Yes you're right. I haven't solved it, but my case is very narrow and I don't need to deal with rewriting (which I believe it is not possible) and CFG creation.

Even more, if
you inject new node, you should make Sema think that it actually comes
from the Parser, which is difficult because you don't have source, right?

Why should I have to deal with Sema at all? AST transformation and
rewriting don't care about Sema.

Because I think it is much safer to let Sema create the nodes and not me :wink:
You are right that AST transformation and rewriting shouldn't care about sema in principle. However, in my opinion the clang AST is much closer to the source code representation than to an AST (defined in the books), because it contains a lot of information, which in any other case should be kept in a symbol table. I have read somewhere in clang docs that all this is intentional, so there isn't much that can be done.
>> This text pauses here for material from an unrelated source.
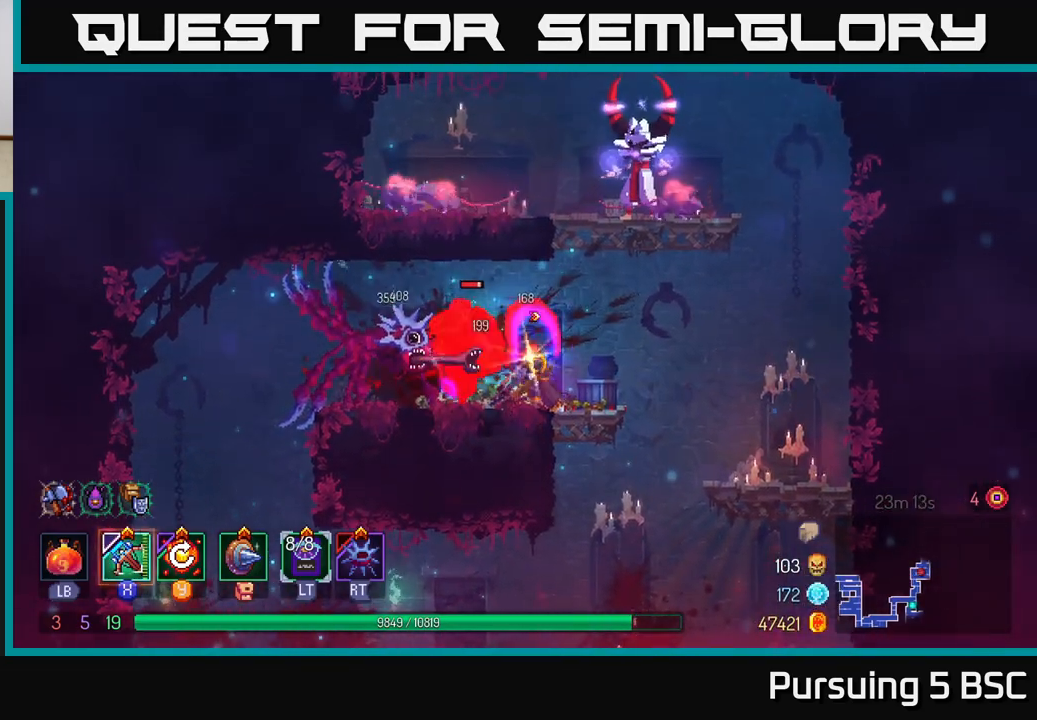
{"buttons": [], "left_stick": "left", "right_stick": "center", "events": [[33, "X", "down"], [100, "left_stick", "left"], [117, "X", "up"]]}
Considering your other post "ConditionalOperator::setCond is gone" I don't see any easy way of implementing that. Unless there is another phase, which simplifies the current AST and provides mapping between the reduced and the full AST. However, I don't think this is a compiler task. Providing such functionality for few use-cases would be big performance trade-off.

It would be nice if the compiler provide hook for a tool, which enables these kind of transformations. Then the tool might have something like you said. For complex transformations like node removal, the tool can analyze and check if it make sense or not. Complex changes or node substitutions may involve cascade of changes, which the tool can perform. This, however, involves dependency analysis and as Aho says "dependency analysis is not trivial" :). I think that having that implemented would enable making clang AST immutable and even more safe than it is now.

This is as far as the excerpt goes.